María Sorolla (1890-1956) y Helena Sorolla (1895-1975), hijas del célebre pintor valenciano, figuran en la nómina de Creadoras olvidadas, lema de la exposición, que podrá verse hasta el 8 de marzo.
La escritora Mercé Rodoreda (1908-1983) también engrosa el repertorio junto a Eva Preetsmann (1882-1959) o Manuela Ballester (1908-1994), compañera del valenciano Josep Renau.
La mayor parte de ellas, a la sombra de destacados creadores, "ocuparon siempre un discreto segundo plano, postergadas y silenciadas", pero "fueron pioneras, abrieron un camino": el de la igualdad de sexos en el arte, según la comisaria, Marisa Oropesa.

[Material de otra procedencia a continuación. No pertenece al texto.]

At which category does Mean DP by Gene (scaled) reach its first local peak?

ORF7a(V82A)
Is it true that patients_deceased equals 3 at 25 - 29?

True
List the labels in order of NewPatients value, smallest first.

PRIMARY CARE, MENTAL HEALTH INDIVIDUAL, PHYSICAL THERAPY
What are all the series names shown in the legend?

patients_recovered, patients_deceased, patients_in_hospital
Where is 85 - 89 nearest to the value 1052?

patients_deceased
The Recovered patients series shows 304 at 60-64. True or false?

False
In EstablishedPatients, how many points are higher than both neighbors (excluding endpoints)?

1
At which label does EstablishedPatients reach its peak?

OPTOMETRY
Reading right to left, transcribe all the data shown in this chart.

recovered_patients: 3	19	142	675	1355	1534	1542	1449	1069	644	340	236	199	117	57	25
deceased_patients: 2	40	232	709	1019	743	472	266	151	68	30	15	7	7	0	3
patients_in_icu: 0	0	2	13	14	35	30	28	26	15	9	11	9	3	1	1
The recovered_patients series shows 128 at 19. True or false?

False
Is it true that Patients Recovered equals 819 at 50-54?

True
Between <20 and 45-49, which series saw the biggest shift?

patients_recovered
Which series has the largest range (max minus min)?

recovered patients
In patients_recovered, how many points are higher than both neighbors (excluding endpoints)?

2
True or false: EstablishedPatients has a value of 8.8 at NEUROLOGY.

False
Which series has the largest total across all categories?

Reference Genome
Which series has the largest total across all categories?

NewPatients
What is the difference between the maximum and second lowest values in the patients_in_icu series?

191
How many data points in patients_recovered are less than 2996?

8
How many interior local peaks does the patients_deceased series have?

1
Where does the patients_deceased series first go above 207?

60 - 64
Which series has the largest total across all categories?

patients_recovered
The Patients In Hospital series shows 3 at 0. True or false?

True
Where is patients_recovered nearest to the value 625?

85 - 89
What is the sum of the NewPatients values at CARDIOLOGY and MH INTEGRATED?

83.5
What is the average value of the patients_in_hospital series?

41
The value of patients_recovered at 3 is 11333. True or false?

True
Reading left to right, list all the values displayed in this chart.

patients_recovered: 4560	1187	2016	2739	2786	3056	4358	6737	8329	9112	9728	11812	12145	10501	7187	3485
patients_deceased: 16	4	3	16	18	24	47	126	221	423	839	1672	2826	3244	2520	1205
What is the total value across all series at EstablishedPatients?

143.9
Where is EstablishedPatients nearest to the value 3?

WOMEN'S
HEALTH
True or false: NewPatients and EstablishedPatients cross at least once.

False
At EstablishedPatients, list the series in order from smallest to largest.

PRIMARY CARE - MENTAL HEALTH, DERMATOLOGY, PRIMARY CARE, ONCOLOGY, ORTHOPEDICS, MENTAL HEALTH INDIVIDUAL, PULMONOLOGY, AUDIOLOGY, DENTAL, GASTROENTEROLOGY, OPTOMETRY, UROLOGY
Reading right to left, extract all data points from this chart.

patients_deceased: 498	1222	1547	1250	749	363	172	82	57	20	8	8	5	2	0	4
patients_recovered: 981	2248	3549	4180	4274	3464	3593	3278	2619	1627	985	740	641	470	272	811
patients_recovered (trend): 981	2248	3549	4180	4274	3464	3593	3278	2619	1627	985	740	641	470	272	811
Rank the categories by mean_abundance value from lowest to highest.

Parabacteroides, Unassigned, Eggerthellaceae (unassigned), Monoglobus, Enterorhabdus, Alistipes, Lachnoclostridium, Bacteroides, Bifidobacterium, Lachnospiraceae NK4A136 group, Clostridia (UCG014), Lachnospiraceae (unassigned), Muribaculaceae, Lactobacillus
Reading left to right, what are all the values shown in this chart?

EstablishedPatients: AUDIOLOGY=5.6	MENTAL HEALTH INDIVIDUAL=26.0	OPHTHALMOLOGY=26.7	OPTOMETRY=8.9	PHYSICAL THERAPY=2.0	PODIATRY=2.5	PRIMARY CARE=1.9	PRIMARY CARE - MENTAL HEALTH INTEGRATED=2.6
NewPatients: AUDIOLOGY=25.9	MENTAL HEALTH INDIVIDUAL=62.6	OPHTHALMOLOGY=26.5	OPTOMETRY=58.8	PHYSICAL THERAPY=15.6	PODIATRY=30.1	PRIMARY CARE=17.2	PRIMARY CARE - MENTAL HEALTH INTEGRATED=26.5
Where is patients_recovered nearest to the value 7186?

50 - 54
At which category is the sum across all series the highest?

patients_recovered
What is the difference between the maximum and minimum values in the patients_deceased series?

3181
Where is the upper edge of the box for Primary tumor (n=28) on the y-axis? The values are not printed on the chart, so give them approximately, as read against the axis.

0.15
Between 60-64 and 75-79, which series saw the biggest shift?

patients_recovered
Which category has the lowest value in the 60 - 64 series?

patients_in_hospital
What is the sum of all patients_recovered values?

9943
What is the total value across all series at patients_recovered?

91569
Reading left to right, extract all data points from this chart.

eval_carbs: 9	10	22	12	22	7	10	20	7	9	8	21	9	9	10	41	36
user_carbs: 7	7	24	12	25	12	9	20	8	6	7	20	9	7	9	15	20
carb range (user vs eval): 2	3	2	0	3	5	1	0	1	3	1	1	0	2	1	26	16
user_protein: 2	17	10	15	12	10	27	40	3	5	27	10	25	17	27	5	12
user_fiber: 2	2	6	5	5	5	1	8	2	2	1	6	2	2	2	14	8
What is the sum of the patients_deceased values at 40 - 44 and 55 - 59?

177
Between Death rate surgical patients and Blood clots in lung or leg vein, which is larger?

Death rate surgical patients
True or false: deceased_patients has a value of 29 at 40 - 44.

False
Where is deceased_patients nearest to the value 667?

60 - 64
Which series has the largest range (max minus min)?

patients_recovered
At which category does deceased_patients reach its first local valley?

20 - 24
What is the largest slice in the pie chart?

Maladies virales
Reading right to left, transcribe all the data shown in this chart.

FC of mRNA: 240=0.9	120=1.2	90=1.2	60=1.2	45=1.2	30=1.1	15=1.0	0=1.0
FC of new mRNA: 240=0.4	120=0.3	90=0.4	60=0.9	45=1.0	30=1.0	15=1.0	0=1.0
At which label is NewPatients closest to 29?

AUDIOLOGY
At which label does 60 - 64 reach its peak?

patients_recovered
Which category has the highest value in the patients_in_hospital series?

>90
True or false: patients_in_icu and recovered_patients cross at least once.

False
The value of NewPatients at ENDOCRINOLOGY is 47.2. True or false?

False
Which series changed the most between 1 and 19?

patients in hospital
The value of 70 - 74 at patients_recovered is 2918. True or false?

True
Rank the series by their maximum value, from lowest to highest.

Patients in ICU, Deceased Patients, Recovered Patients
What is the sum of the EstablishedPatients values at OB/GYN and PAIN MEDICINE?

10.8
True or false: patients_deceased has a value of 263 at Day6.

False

Ni ellas mismas se llegaron a plantear este papel, como María Sorolla, cuya afición y dedicación floreció entre 1906 y 1907, al recurrir a la pintura durante su convalecencia tuberculosa en El Pardo, explicó su nieta, Blanca Pons-Sorolla. "Pintaba poco y principalmente para buscar un remanso de paz, pero su rol era el de esposa y madre. El arte significaba para ella un modo de evasión, nunca la posibilidad de éxito y más con el prestigio que su padre y su marido (Pons Arnau) tenían", añadió. Como "buenos valencianos", dijo, los Sorolla "amaban las flores, los árboles y la naturaleza en general", plasmada en bodegones y jarrones. De Helena Sorolla se exhibe la cabeza de Nati, la gitana, cincelada en madera y de acusados rasgos costumbristas.
Por otra parte, la exposición de Joaquín Sorolla Visión de España alcanzará hoy los dos millones de visitantes en la Fundación Bancaja de Valencia.